III
This question, born of sadness and weariness, which seems to us essentially part of the spirit of the nineteenth century, is in fact a question which must have been asked all through the ages. Could we go back throughout history intelligently, no doubt we should find that it came always with the hour when the flower of civilization had blown to its full, and when its petals were but slackly held together. The natural part of man has reached then its utmost height; he has rolled the stone up the Hill of Difficulty only to watch it roll back again when the summit is reached,—as in Egypt, in Rome, in Greece. Why this useless labor? Is it not enough to produce a weariness and sickness unutterable, to be forever accomplishing a task only to see it undone again? Yet that is what man has done throughout history, so far as our limited knowledge reaches. There is one summit to which, by immense and united efforts, he attains, where there is a great and brilliant efflorescence of all the intellectual, mental, and material part of his nature. The climax of sensuous perfection is reached, and then his hold weakens, his power grows less, and he falls back, through despondency and satiety, to barbarism. Why does he not stay on this hill-top he has reached, and look away to the mountains beyond, and resolve to scale those greater heights? Because he is ignorant, and seeing a great glittering in the distance, drops his eyes bewildered and dazzled, and goes back for rest to the shadowy side of his familiar hill. Yet there is now and then one brave enough to gaze fixedly on this glittering, and to decipher something of the shape within it. Poets and philosophers, thinkers and teachers,—all those who are the "elder brothers of the race,"—have beheld this sight from time to time, and some among them have recognised in the bewildering glitter the outlines of the Gates of Gold.

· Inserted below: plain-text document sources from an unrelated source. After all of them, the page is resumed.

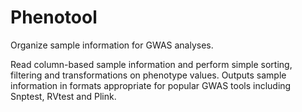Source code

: # Phenotool

Organize sample information for GWAS analyses.

Read column-based sample information and perform simple sorting, filtering and transformations on phenotype values. Outputs sample information in formats appropriate for popular GWAS tools including Snptest, RVtest and Plink. 

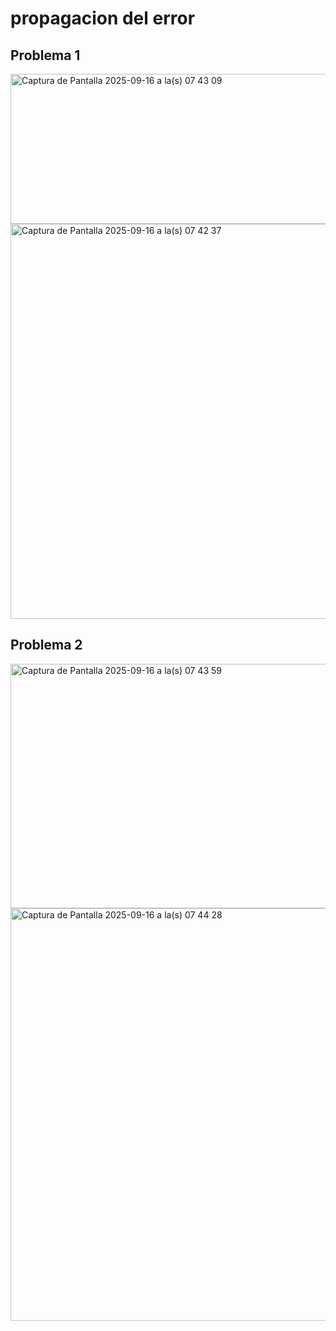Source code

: # propagacion del error

## Problema 1
<img width="792" height="240" alt="Captura de Pantalla 2025-09-16 a la(s) 07 43 09" src="https://github.com/user-attachments/assets/31eafb2d-ee1b-40f6-98d0-36d908b6fa44" />

<img width="1276" height="632" alt="Captura de Pantalla 2025-09-16 a la(s) 07 42 37" src="https://github.com/user-attachments/assets/a88e88e1-1ef3-4313-81ef-372081b99824" />

## Problema 2

<img width="795" height="391" alt="Captura de Pantalla 2025-09-16 a la(s) 07 43 59" src="https://github.com/user-attachments/assets/4c2e558a-6525-4fbf-81ce-173b41fb9a84" />
<img width="1277" height="660" alt="Captura de Pantalla 2025-09-16 a la(s) 07 44 28" src="https://github.com/user-attachments/assets/03739508-cc57-4971-9655-d6b6f84072bb" />
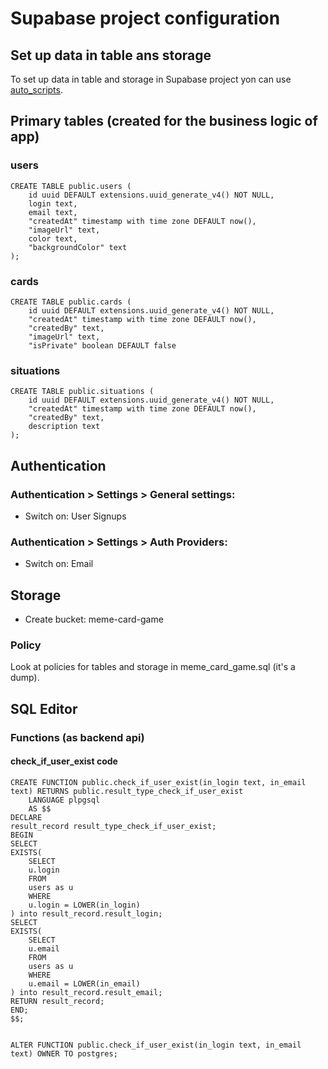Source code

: # Supabase project configuration

## Set up data in table ans storage

To set up data in table and storage in Supabase project yon can use [auto_scripts](../auto_scripts/README.md).

## Primary tables (created for the business logic of app)

### **users**
    CREATE TABLE public.users (
        id uuid DEFAULT extensions.uuid_generate_v4() NOT NULL,
        login text,
        email text,
        "createdAt" timestamp with time zone DEFAULT now(),
        "imageUrl" text,
        color text,
        "backgroundColor" text
    );

### **cards**
    CREATE TABLE public.cards (
        id uuid DEFAULT extensions.uuid_generate_v4() NOT NULL,
        "createdAt" timestamp with time zone DEFAULT now(),
        "createdBy" text,
        "imageUrl" text,
        "isPrivate" boolean DEFAULT false
    
### **situations**
    CREATE TABLE public.situations (
        id uuid DEFAULT extensions.uuid_generate_v4() NOT NULL,
        "createdAt" timestamp with time zone DEFAULT now(),
        "createdBy" text,
        description text
    );

## Authentication
### Authentication > Settings > General settings:
- Switch on: User Signups

### Authentication > Settings > Auth Providers:
- Switch on: Email

## Storage
- Create bucket: meme-card-game

### Policy

Look at policies for tables and storage in meme_card_game.sql (it's a dump).

## SQL Editor 

### Functions (as backend api)

#### **check_if_user_exist code**
    CREATE FUNCTION public.check_if_user_exist(in_login text, in_email text) RETURNS public.result_type_check_if_user_exist
        LANGUAGE plpgsql
        AS $$
    DECLARE 
    result_record result_type_check_if_user_exist;
    BEGIN 
    SELECT
    EXISTS(
        SELECT
        u.login
        FROM
        users as u
        WHERE
        u.login = LOWER(in_login)
    ) into result_record.result_login;
    SELECT
    EXISTS(
        SELECT
        u.email
        FROM
        users as u
        WHERE
        u.email = LOWER(in_email)
    ) into result_record.result_email;
    RETURN result_record;
    END;
    $$;


    ALTER FUNCTION public.check_if_user_exist(in_login text, in_email text) OWNER TO postgres;
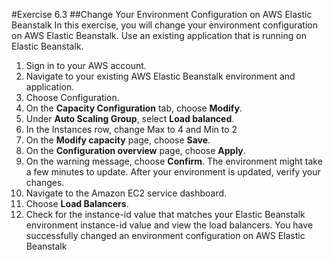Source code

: #Exercise 6.3
##Change Your Environment Configuration on AWS Elastic Beanstalk
In this exercise, you will change your environment configuration on AWS Elastic
Beanstalk. Use an existing application that is running on Elastic Beanstalk.
1. Sign in to your AWS account.
2. Navigate to your existing AWS Elastic Beanstalk environment and application.
3. Choose Configuration.
4. On the **Capacity Configuration** tab, choose **Modify**.
5. Under **Auto Scaling Group**, select **Load balanced**.
6. In the Instances row, change Max to 4 and Min to 2
7. On the **Modify capacity** page, choose **Save**.
8. On the **Configuration overview** page, choose **Apply**.
9. On the warning message, choose **Confirm**.
The environment might take a few minutes to update. After your environment is
updated, verify your changes.
10. Navigate to the Amazon EC2 service dashboard.
11. Choose **Load Balancers**.
12. Check for the instance-id value that matches your Elastic Beanstalk environment
instance-id value and view the load balancers.
You have successfully changed an environment configuration on AWS Elastic Beanstalk

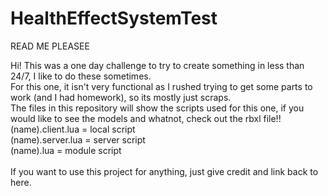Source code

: # HealthEffectSystemTest

READ ME PLEASEE

Hi! This was a one day challenge to try to create something in less than 24/7, I like to do these sometimes. <br/>
For this one, it isn't very functional as I rushed trying to get some parts to work (and I had homework), so its mostly just scraps. <br/>
The files in this repository will show the scripts used for this one, if you would like to see the models and whatnot, check out the rbxl file!!  <br/>
(name).client.lua = local script  <br/>
(name).server.lua = server script <br/>
(name).lua = module script <br/>
  <br/>
If you want to use this project for anything, just give credit and link back to here.
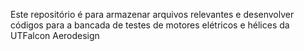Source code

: Este repositório é para armazenar arquivos relevantes e
desenvolver códigos para a bancada de testes de motores
elétricos e hélices da UTFalcon Aerodesign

Those Gates admit us to the sanctuary of man's own nature, to the place whence his life-power comes, and where he is priest of the shrine of life. That it is possible to enter here, to pass through those Gates, some one or two have shown us. Plato, Shakespeare, and a few other strong ones have gone through and spoken to us in veiled language on the near side of the Gates. When the strong man has crossed the threshold he speaks no more to those at the other side. And even the words he utters when he is outside are so full of mystery, so veiled and profound, that only those who follow in his steps can see the light within them.